Collect all lines from the listing that include the string "Metres".

--- Extracted records ---

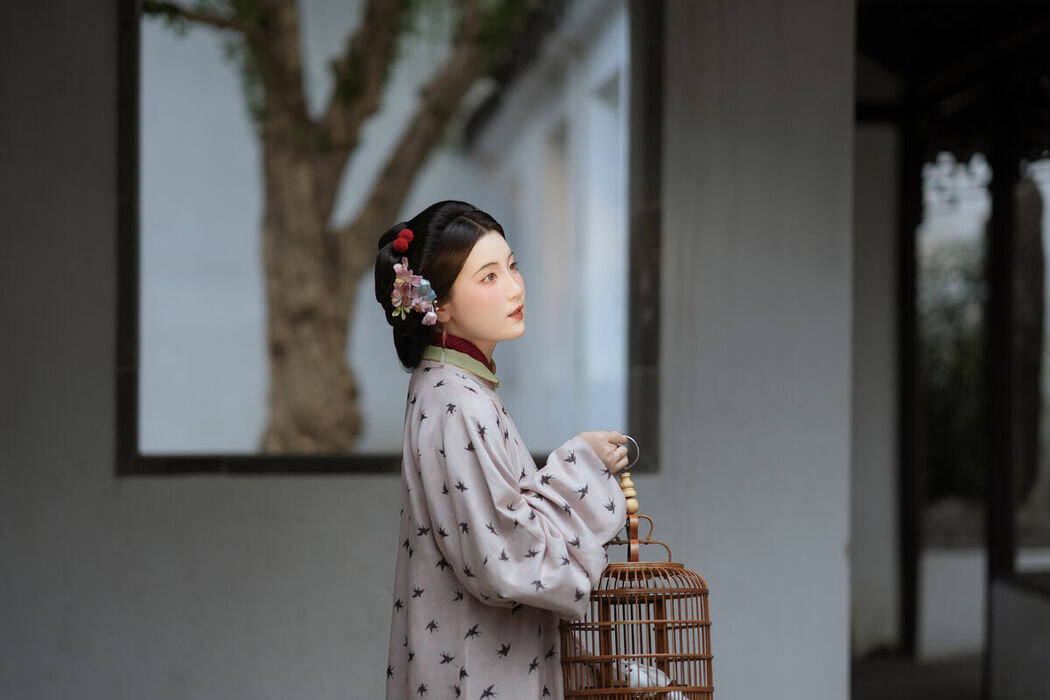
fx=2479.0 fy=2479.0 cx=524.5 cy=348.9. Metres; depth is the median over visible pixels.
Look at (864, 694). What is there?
ground
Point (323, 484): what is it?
wall
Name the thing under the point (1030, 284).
tree trunk
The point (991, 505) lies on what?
wooden post
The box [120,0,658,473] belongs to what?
window frame
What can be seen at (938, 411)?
shrub
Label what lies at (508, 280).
woman
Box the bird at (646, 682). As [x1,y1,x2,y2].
[615,657,681,697]
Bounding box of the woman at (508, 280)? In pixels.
[379,198,638,699]
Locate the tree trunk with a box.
[1013,165,1044,499]
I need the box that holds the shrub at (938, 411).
[919,233,984,501]
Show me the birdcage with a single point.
(664, 658)
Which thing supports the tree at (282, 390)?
on the ground
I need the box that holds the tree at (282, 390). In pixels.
[144,0,527,448]
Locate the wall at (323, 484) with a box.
[0,0,859,699]
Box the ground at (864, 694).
[848,653,988,699]
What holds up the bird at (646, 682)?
in the birdcage
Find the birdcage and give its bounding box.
[558,465,716,699]
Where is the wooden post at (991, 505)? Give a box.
[985,110,1017,697]

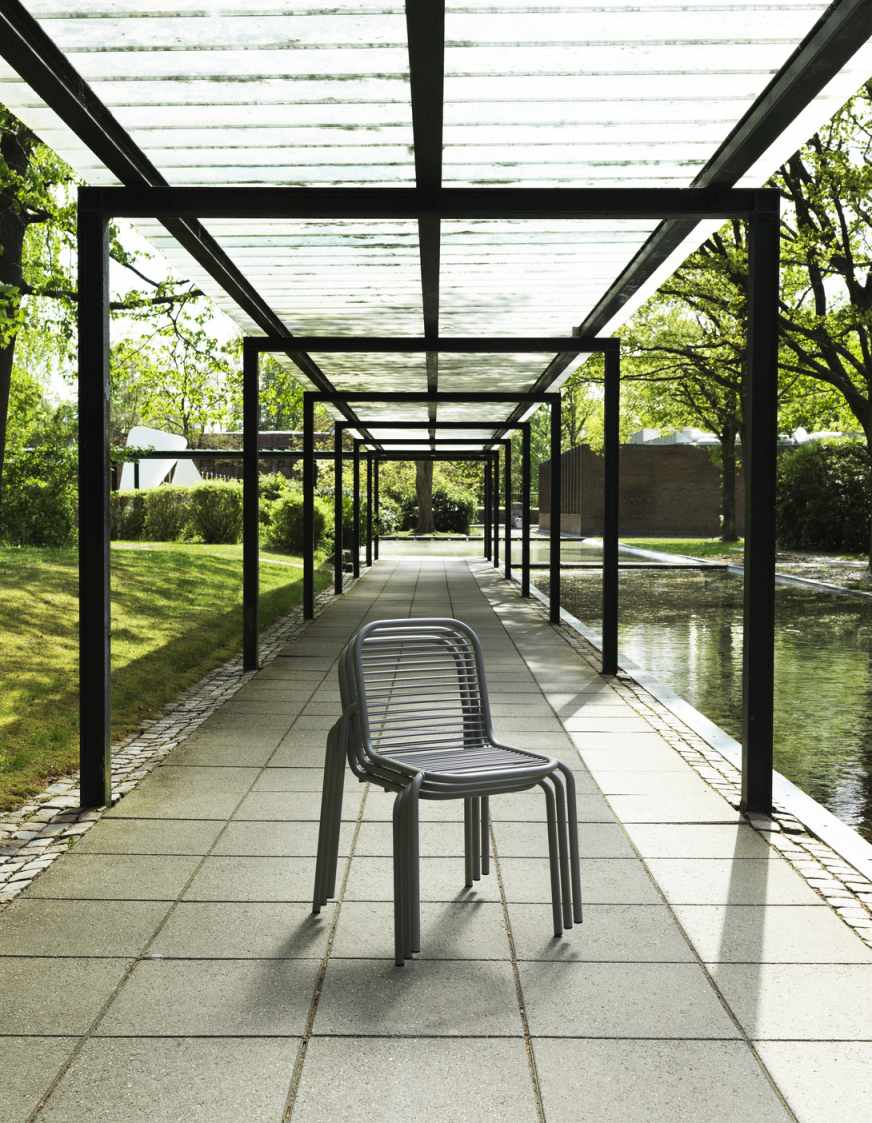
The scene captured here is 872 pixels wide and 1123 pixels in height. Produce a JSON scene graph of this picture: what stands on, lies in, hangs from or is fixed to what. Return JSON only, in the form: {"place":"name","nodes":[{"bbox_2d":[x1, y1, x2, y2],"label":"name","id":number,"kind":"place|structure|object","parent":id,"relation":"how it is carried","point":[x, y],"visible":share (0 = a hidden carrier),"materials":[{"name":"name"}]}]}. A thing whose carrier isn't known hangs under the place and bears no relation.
{"place":"outdoors","nodes":[
{"label":"outdoors","id":0,"kind":"place"},
{"bbox_2d":[0,540,333,811],"label":"lawn","id":1,"kind":"structure","parent":0,"point":[223,562],"materials":[{"name":"green plant"}]},
{"bbox_2d":[0,441,75,547],"label":"shrub","id":2,"kind":"object","parent":1,"relation":"on","point":[34,524],"visible":0.71,"materials":[{"name":"green plant"}]},
{"bbox_2d":[110,482,242,544],"label":"hedge","id":3,"kind":"object","parent":1,"relation":"on","point":[144,494],"visible":0.59,"materials":[{"name":"green plant"}]},
{"bbox_2d":[262,490,331,555],"label":"shrub","id":4,"kind":"object","parent":1,"relation":"on","point":[288,536],"visible":0.63,"materials":[{"name":"green plant"}]},
{"bbox_2d":[181,431,328,481],"label":"brick building","id":5,"kind":"structure","parent":0,"point":[279,435],"materials":[{"name":"brick"}]},
{"bbox_2d":[0,552,870,1122],"label":"paved walkway","id":6,"kind":"structure","parent":0,"point":[183,904],"materials":[{"name":"grey stone"}]},
{"bbox_2d":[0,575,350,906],"label":"cobblestone strip","id":7,"kind":"object","parent":6,"relation":"in","point":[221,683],"visible":0.42,"materials":[{"name":"stone"}]},
{"bbox_2d":[0,0,871,833],"label":"pergola","id":8,"kind":"object","parent":6,"relation":"on","point":[415,161],"visible":0.94,"materials":[{"name":"metal"}]},
{"bbox_2d":[311,615,578,968],"label":"stacked chairs","id":9,"kind":"object","parent":6,"relation":"on","point":[420,782],"visible":0.99,"materials":[{"name":"grey metal"}]},
{"bbox_2d":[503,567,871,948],"label":"cobblestone strip","id":10,"kind":"object","parent":6,"relation":"in","point":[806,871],"visible":0.36,"materials":[{"name":"stone"}]},
{"bbox_2d":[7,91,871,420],"label":"sky","id":11,"kind":"structure","parent":0,"point":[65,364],"materials":[{"name":"white"}]},
{"bbox_2d":[376,534,597,561],"label":"pond","id":12,"kind":"structure","parent":0,"point":[451,543],"materials":[{"name":"liquid"}]},
{"bbox_2d":[538,439,736,539],"label":"brick building","id":13,"kind":"structure","parent":0,"point":[633,524],"materials":[{"name":"brick"}]},
{"bbox_2d":[499,538,871,847],"label":"pond","id":14,"kind":"structure","parent":0,"point":[858,640],"materials":[{"name":"liquid"}]},
{"bbox_2d":[617,537,871,590],"label":"lawn","id":15,"kind":"structure","parent":0,"point":[659,541],"materials":[{"name":"green"}]},
{"bbox_2d":[616,220,750,542],"label":"tree","id":16,"kind":"object","parent":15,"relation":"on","point":[727,517],"visible":0.52,"materials":[{"name":"green plant"}]},
{"bbox_2d":[773,84,871,586],"label":"tree","id":17,"kind":"object","parent":15,"relation":"on","point":[870,281],"visible":0.83,"materials":[{"name":"plant"}]},
{"bbox_2d":[775,435,871,553],"label":"shrub","id":18,"kind":"object","parent":15,"relation":"on","point":[825,475],"visible":0.78,"materials":[{"name":"green plant"}]},
{"label":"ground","id":19,"kind":"structure","parent":0},
{"bbox_2d":[0,108,214,510],"label":"tree","id":20,"kind":"object","parent":19,"relation":"on","point":[1,244],"visible":0.56,"materials":[{"name":"green plant"}]},
{"bbox_2d":[118,424,199,491],"label":"white sculpture","id":21,"kind":"object","parent":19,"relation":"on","point":[132,439],"visible":0.6,"materials":[{"name":"white"}]},
{"bbox_2d":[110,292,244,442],"label":"tree","id":22,"kind":"object","parent":19,"relation":"on","point":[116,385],"visible":0.55,"materials":[{"name":"green plant"}]},
{"bbox_2d":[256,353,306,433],"label":"tree","id":23,"kind":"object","parent":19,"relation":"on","point":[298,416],"visible":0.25,"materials":[{"name":"green plant"}]},
{"bbox_2d":[414,458,432,533],"label":"tree trunk","id":24,"kind":"object","parent":19,"relation":"on","point":[418,484],"visible":0.26,"materials":[{"name":"brown plant"}]},
{"bbox_2d":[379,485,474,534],"label":"shrub","id":25,"kind":"object","parent":19,"relation":"on","point":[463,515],"visible":0.53,"materials":[{"name":"green plant"}]},
{"bbox_2d":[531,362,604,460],"label":"tree","id":26,"kind":"object","parent":19,"relation":"on","point":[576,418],"visible":0.33,"materials":[{"name":"green plant"}]},
{"bbox_2d":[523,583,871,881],"label":"concrete pond edging","id":27,"kind":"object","parent":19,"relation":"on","point":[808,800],"visible":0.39,"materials":[{"name":"grey concrete"}]}
]}

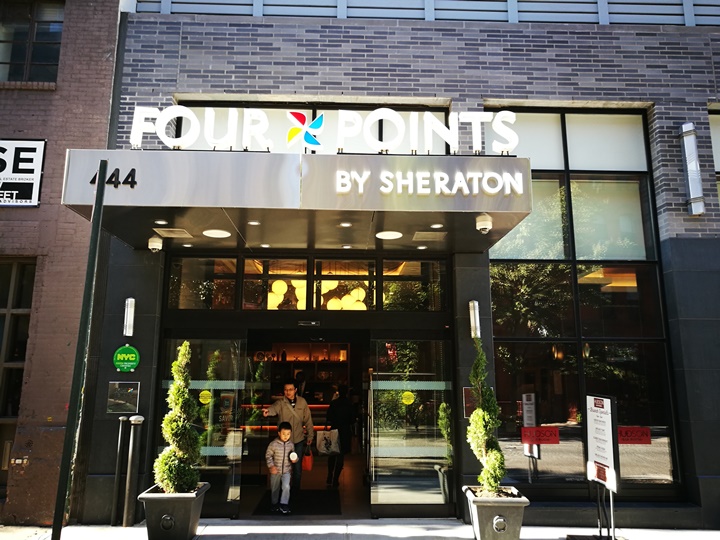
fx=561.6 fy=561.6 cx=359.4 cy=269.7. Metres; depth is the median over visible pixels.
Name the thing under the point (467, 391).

---

*Solution to this task*
fx=2479.0 fy=2479.0 cx=524.5 cy=348.9. Metres; depth is the median over visible pixels.
fx=561.6 fy=561.6 cx=359.4 cy=269.7. Metres; depth is the median over visible pixels.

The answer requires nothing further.